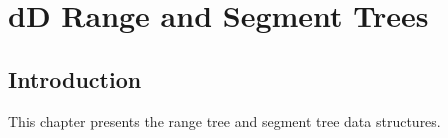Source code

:\def\ccTagRmEigenClassName{\ccFalse}
\def\ccLongParamLayout{\ccTrue}

\ccThreeToTwo

\chapter{dD Range and Segment Trees} 
\label{Trees}



\section{Introduction}

This chapter presents the {\cgal} range tree and segment tree
data structures. 








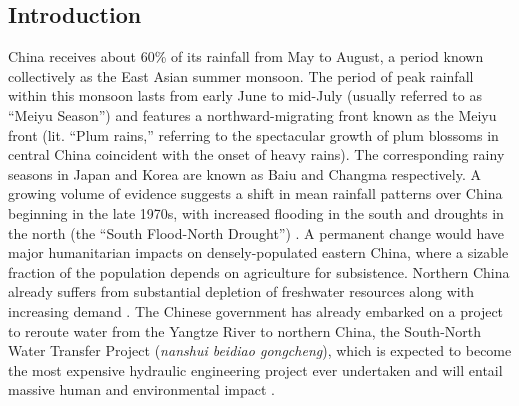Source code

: \documentclass[draft,grl]{AGUTeX}
\begin{document}


\begin{article}

\section{Introduction}
 
 	China receives about 60\% of its rainfall from May to August, a period known collectively as the East Asian summer monsoon. The period of peak rainfall within this monsoon lasts from early June to mid-July (usually referred to as ``Meiyu Season'') and features a northward-migrating front known as the Meiyu front (lit. ``Plum rains,'' referring to the spectacular growth of plum blossoms in central China coincident with the onset of heavy rains). The corresponding rainy seasons in Japan and Korea are known as Baiu and Changma respectively. A growing volume of evidence suggests a shift in mean rainfall patterns over China beginning in the late 1970s, with increased flooding in the south and droughts in the north (the ``South Flood-North Drought'') \citep{Hu1997,Gong2002,Nigam2013}. A permanent change would have major humanitarian impacts on densely-populated eastern China, where a sizable fraction of the population depends on agriculture for subsistence. Northern China already suffers from substantial depletion of freshwater resources along with increasing demand \citep{Currell2012,Gleeson2012}. The Chinese government has already embarked on a project to reroute water from the Yangtze River to northern China, the South-North Water Transfer Project (\textit{nanshui beidiao gongcheng}), which is expected to become the most expensive hydraulic engineering project ever undertaken and will entail massive human and environmental impact \citep{Magee2011}.
 

\end{article}
\end{document}
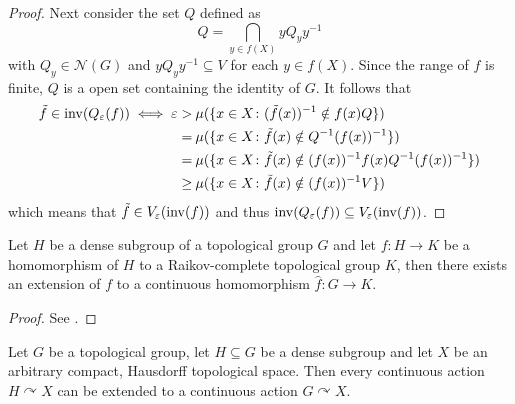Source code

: \begin{proof}
  Next consider the set $Q$ defined as \[ Q = \bigcap\limits_{y \in f(X)}yQ_yy^{-1}\] with $Q_y \in \mathcal{N}(G)$ and $yQ_yy^{-1} \subseteq V$ for each $y \in f(X)$. Since the range of $f$ is finite, $Q$ is a open set containing the identity of $G$.
  It follows that
  \begin{align*}
    \tilde{f} \in {\rm inv}(Q_\varepsilon(f)) \iff \varepsilon > \: &\mu(\{x \in X\colon (\tilde{f}(x))^{-1} \notin f(x)Q\}) \\
    = \: &\mu(\{x \in X\colon \tilde{f}(x) \notin Q^{-1}(f(x))^{-1}\})\\
    = \: &\mu(\{x \in X\colon \tilde{f}(x) \notin (f(x))^{-1}f(x)Q^{-1}(f(x))^{-1}\})\\
    \geq \: &\mu(\{x \in X\colon \tilde{f}(x) \notin (f(x))^{-1}V\})             
  \end{align*}
  which means that $\tilde{f} \in V_{\varepsilon}({\rm inv}(f))$ and thus ${\rm inv}(Q_\varepsilon(f)) \subseteq V_{\varepsilon}({\rm inv}(f))$.
\end{proof}

\begin{lemma}\label{lem:contextrai}
  Let $H$ be a dense subgroup of a topological group $G$ and let $f\colon H \to K$ be a homomorphism of $H$ to a Raikov-complete topological group $K$, then there exists an extension of $f$ to a continuous homomorphism $\hat{f}\colon G \to K$.
\end{lemma}

\begin{proof}
  See \cite[Proposition 3.6.12]{atop2008}.
\end{proof}

\begin{thm}
  Let $G$ be a topological group, let $H \subseteq G$ be a dense subgroup and let $X$ be an arbitrary compact, Hausdorff topological space.
  Then every continuous action $H \curvearrowright X$ can be extended to a continuous action $G \curvearrowright X$.
\end{thm}

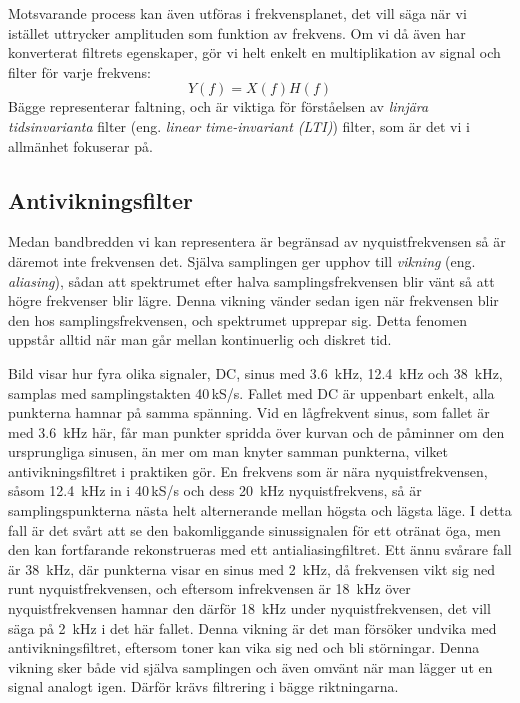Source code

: Motsvarande process kan även utföras i frekvensplanet, det vill säga när vi 
istället uttrycker amplituden som funktion av frekvens.
Om vi då även har konverterat filtrets egenskaper, gör vi helt enkelt en
multiplikation av signal och filter för varje frekvens:
\[Y(f) = X(f)H(f)\]
Bägge representerar faltning, och är viktiga för förståelsen av \emph{linjära
tidsinvarianta} filter (eng. \emph{linear time-invariant (LTI)}) filter,
som är det vi i allmänhet fokuserar på.

\subsection{Antivikningsfilter}

Medan bandbredden vi kan representera är begränsad av nyquistfrekvensen så
är däremot inte frekvensen det.
Själva samplingen ger upphov till \emph{vikning} (eng. \emph{aliasing}),
sådan att spektrumet efter halva samplingsfrekvensen blir vänt så att högre
frekvenser blir lägre.
Denna vikning vänder sedan igen när frekvensen blir den hos
samplingsfrekvensen, och spektrumet upprepar sig.
Detta fenomen uppstår alltid när man går mellan kontinuerlig och diskret tid.


Bild  visar hur fyra olika signaler, DC, sinus med
\qty{3,6}{\kilo\hertz}, \qty{12,4}{\kilo\hertz} och \qty{38}{\kilo\hertz}, samplas
med samplingstakten 40\,kS/s.
Fallet med DC är uppenbart enkelt, alla punkterna hamnar på samma spänning.
Vid en lågfrekvent sinus, som fallet är med \qty{3,6}{\kilo\hertz} här, får man
punkter spridda över kurvan och de påminner om den ursprungliga sinusen, än mer
om man knyter samman punkterna, vilket antivikningsfiltret i praktiken gör.
En frekvens som är nära nyquistfrekvensen, såsom \qty{12,4}{\kilo\hertz} in i
40\,kS/s och dess \qty{20}{\kilo\hertz} nyquistfrekvens, så är samplingspunkterna
nästa helt alternerande mellan högsta och lägsta läge.
I detta fall är det svårt att se den bakomliggande sinussignalen för ett otränat
öga, men den kan fortfarande rekonstrueras med ett antialiasingfiltret.
Ett ännu svårare fall är \qty{38}{\kilo\hertz}, där punkterna visar en sinus med
\qty{2}{\kilo\hertz}, då frekvensen vikt sig ned runt nyquistfrekvensen, och
eftersom infrekvensen är \qty{18}{\kilo\hertz} över nyquistfrekvensen hamnar den
därför \qty{18}{\kilo\hertz} under nyquistfrekvensen, det vill säga på
\qty{2}{\kilo\hertz} i det här fallet.
Denna vikning är det man försöker undvika med antivikningsfiltret, eftersom
toner kan vika sig ned och bli störningar.
Denna vikning sker både vid själva samplingen och även omvänt när man lägger ut
en signal analogt igen. Därför krävs filtrering i bägge riktningarna.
# # # # #
Among the lines of the records above, count those holding the string "colon", and report only the number.

5